We actually found in a pilot study looking at the social emotional growth chart that parents and staff showed incredible improvements beyond expected over a three-month period in empathy and staff responsiveness and in the social emotional levels of the kids.* We've since done a controlled trial, which mirrors this finding and shows that the kids in the control group had more typical kinds of development while the kids in the test group had similar kinds of steep slopes in their improvements in social emotional capacities, as well as reductions in staff and parent stress and better sensory processing improvement as well.*
*Studies expected to be published in 2023-2024.
Anti-bullying programs
Stopbullying.gov has a number of them.
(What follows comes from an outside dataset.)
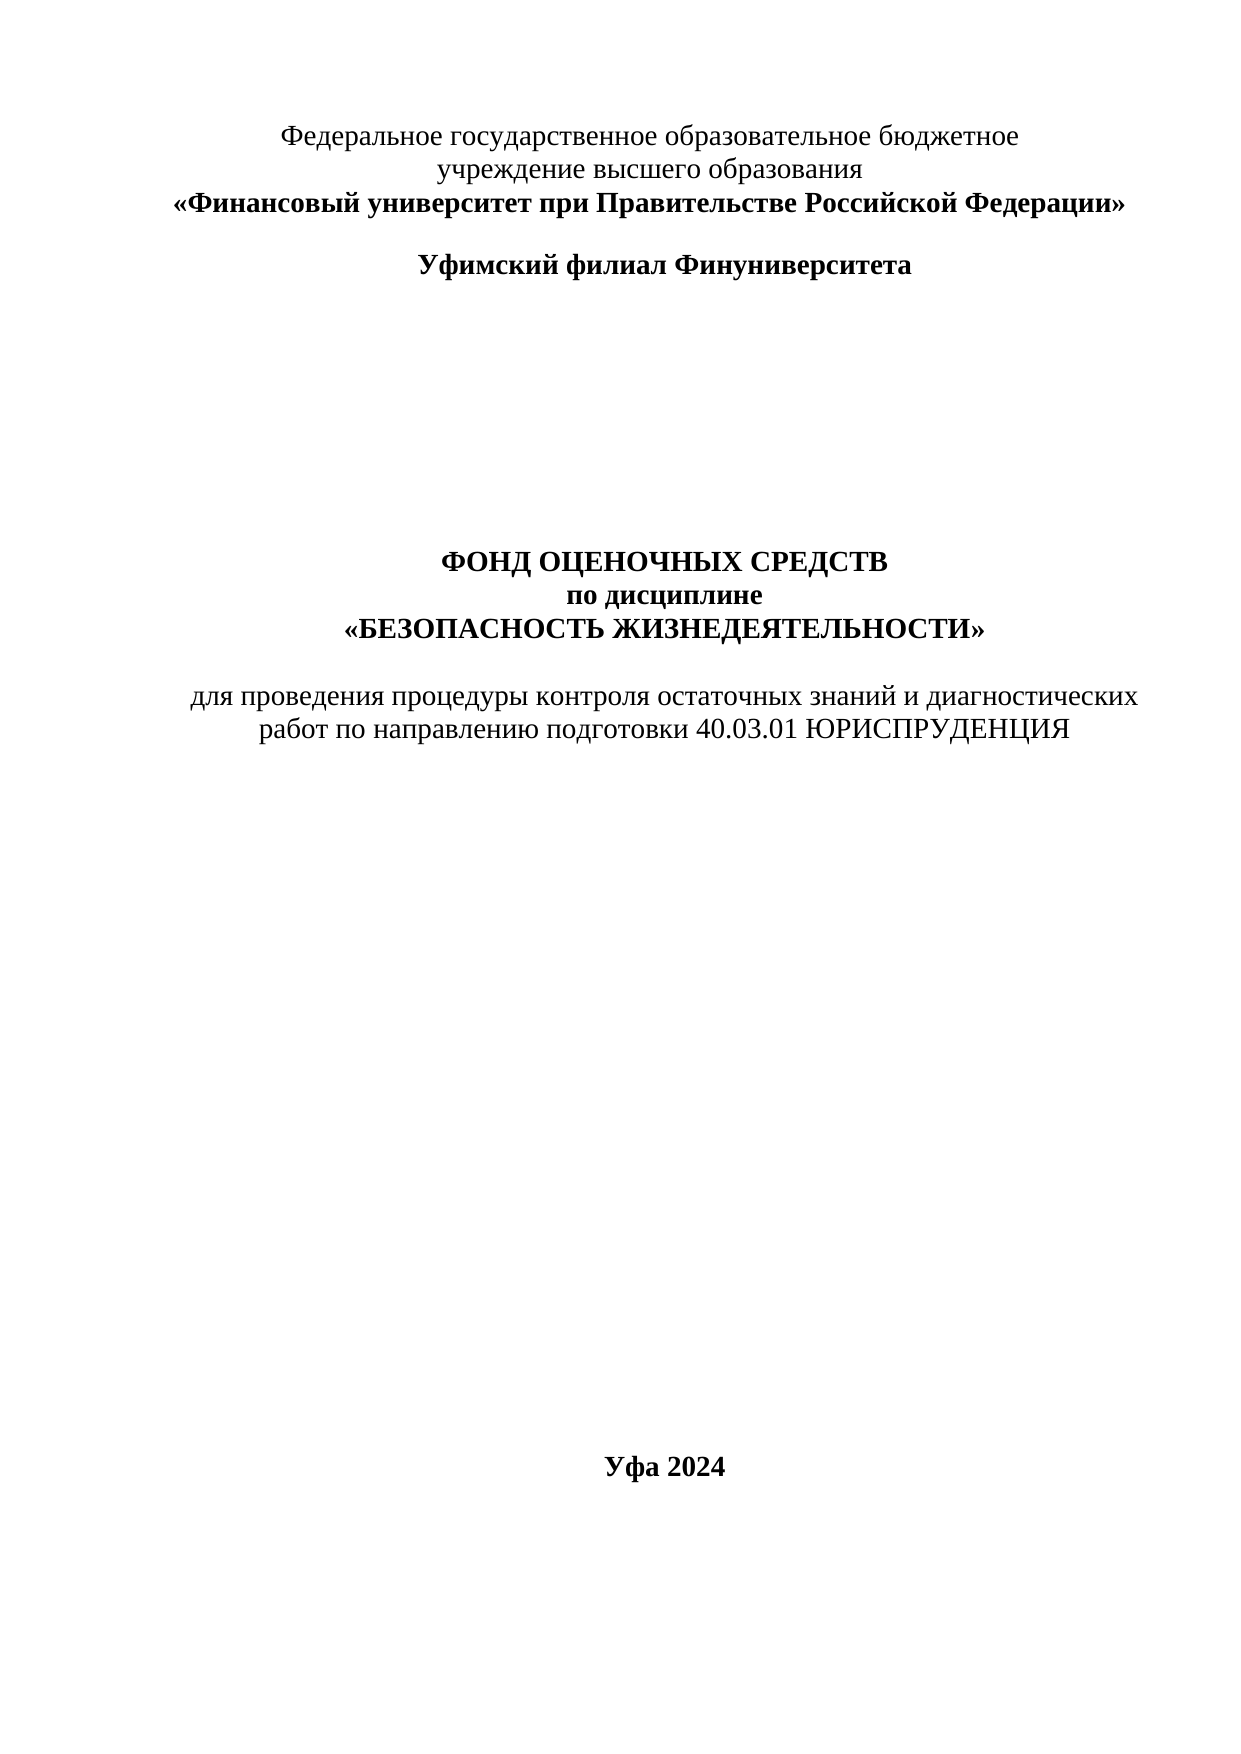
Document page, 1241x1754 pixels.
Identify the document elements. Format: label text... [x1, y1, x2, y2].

Autism Is a program that's for K through 12 teacher led for the whole class. It's the only active California-approved program for active bullying and it features an autistic kid and his mom as well as a number of other examples of kids on the spectrum and other examples.
Public
What do you do when you're out in public? A child takes a candy bar and the mother's saying, “Bad thief. You need a spanking.” What do I say if I'm the cashier? “Oh my, that sounds hard.” Some sort of interrupting empathic kind of response helps to change the dynamic: “He's so cute. He looks a little tired.” “Boy, they do have a lot of energy. Yes, he seems really smart. Wow. That's a challenge.” So, you're talking about the child, empathizing with the mom. You're going to run into this plenty often. It's good to be ready and it's good to model.
Summary
Addressing the reasons for aggression can help you avoid the need to prescribe medication. When you do add medication, there are usually several non-FDA approaches to try before you get to the more potentially toxic things like second generation antipsychotics and stay sharp. Situational awareness will help you to act to prevent aggressive incidents in the clinic and in public. Use a developmentally informed approach to assess the reasons for aggression in any individual.
- Addressing the reasons for aggression can help you avoid the need to prescribe medication.
- When you do add medication, there are usually several non-FDA approaches to try before you get to the more potentially toxic second-generation antipsychotics.
- Stay sharp. Situational awareness will help you act to prevent aggressive incidents in the clinic.
Thanks so much and have a great day.